Answer:
[tex]\implies (x-1)^2+(y-3)^2=10[/tex]
Step-by-step explanation:
End points of the diameter of the circle are:
[tex](-2,\:4) \implies x_1= -2, \: y_1= 4[/tex]
[tex](4,\:2) \implies x_2= 4, \: y_2= 2[/tex]
Equation of circle in diameter form is given as:
[tex](x-x_1)(x-x_2)+(y-y_1)(y-y_2)=0[/tex]

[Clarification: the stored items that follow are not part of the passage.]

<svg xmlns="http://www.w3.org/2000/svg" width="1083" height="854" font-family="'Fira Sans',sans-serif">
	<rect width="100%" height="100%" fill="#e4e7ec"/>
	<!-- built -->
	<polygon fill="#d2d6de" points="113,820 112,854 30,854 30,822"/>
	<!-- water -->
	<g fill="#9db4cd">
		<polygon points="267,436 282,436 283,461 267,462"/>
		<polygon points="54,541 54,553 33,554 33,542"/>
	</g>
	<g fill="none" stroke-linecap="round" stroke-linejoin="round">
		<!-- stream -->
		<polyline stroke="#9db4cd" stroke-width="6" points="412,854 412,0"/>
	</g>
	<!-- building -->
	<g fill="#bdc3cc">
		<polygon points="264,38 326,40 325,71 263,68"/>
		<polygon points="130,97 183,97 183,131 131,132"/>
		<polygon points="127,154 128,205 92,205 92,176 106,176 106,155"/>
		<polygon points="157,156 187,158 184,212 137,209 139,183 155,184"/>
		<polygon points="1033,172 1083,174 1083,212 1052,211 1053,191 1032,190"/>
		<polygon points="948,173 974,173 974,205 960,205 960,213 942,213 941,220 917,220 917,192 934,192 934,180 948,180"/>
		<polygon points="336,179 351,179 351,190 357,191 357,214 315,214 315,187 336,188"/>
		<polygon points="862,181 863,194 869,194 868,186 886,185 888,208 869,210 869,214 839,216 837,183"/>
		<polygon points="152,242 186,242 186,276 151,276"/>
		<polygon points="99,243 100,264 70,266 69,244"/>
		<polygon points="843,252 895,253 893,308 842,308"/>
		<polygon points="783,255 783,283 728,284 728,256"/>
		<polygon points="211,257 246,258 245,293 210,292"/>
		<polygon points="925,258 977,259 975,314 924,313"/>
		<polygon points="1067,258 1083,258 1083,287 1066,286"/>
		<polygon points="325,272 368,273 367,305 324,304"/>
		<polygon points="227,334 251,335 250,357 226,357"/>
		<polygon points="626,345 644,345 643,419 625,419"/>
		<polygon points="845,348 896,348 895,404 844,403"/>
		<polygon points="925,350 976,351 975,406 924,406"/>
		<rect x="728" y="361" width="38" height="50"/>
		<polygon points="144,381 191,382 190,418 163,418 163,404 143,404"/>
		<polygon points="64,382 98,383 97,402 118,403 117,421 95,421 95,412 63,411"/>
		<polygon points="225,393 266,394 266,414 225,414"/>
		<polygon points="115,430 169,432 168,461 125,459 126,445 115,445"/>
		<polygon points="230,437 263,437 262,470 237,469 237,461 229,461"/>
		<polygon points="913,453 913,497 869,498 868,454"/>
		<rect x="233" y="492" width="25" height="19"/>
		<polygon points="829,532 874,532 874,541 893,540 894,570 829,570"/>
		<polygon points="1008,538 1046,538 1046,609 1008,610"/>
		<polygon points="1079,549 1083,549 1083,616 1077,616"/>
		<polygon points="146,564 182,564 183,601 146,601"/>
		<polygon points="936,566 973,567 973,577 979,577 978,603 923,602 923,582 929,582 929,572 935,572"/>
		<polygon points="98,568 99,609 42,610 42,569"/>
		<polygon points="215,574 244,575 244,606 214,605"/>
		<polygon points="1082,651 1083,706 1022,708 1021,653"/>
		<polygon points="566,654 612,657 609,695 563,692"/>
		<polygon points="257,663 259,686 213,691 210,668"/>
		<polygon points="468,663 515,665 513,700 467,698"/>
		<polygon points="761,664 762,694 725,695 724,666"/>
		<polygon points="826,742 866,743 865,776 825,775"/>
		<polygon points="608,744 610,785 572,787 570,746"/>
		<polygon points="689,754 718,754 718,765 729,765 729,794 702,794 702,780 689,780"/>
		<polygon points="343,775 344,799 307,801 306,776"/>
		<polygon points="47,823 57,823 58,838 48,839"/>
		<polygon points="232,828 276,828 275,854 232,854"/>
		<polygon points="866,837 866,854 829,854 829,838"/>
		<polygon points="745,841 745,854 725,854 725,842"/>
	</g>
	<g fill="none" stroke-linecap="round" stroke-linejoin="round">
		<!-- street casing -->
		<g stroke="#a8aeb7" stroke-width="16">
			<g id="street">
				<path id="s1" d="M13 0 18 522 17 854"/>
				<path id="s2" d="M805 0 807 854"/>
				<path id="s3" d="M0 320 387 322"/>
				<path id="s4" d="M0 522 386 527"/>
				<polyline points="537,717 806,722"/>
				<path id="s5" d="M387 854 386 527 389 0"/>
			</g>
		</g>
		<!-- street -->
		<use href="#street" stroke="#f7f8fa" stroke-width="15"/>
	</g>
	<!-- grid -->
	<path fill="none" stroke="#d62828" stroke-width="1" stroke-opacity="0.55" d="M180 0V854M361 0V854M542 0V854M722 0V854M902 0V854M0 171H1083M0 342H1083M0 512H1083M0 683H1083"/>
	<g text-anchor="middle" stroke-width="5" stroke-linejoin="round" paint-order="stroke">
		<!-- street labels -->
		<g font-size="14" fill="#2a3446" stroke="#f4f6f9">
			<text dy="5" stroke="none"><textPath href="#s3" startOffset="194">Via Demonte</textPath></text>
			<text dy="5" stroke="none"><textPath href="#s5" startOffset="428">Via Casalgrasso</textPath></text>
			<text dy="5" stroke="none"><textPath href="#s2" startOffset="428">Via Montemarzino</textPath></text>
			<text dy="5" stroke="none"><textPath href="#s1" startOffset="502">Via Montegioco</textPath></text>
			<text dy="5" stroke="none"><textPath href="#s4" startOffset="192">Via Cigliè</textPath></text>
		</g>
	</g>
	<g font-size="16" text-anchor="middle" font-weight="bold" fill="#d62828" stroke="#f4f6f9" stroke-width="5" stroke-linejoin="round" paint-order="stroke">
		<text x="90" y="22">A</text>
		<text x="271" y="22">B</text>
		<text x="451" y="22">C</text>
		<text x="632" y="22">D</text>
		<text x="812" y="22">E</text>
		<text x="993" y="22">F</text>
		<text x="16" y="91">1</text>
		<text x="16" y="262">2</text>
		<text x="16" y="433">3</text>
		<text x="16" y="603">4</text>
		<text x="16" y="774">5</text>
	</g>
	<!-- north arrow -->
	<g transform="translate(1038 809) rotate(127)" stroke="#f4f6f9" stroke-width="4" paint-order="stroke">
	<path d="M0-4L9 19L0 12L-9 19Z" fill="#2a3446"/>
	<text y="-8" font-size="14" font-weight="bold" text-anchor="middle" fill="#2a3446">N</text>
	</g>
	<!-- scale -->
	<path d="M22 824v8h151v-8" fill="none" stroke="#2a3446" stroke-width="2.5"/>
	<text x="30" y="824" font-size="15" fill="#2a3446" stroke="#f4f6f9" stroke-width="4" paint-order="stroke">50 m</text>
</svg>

Plugging in the values of [tex]x_1, \: y_1,\:x_2, \: y_2[/tex] in the above equation, we find:
[tex][x-(-2)](x-4)+(y-4)(y-2)=0[/tex]
[tex]\implies (x+2)(x-4)+(y-4)(y-2)=0[/tex]
[tex]\implies x^2-2x-8+y^2-6y+8=0[/tex]
[tex]\implies x^2-2x+1-9+y^2-6y+9-1=0[/tex]
[tex]\implies (x^2-2x+1)-9+(y^2-6y+9)-1=0[/tex]
[tex]\implies (x-1)^2+(y-3)^2-10=0[/tex]
[tex]\implies (x-1)^2+(y-3)^2=10[/tex]
This is the required equation of circle in standard form.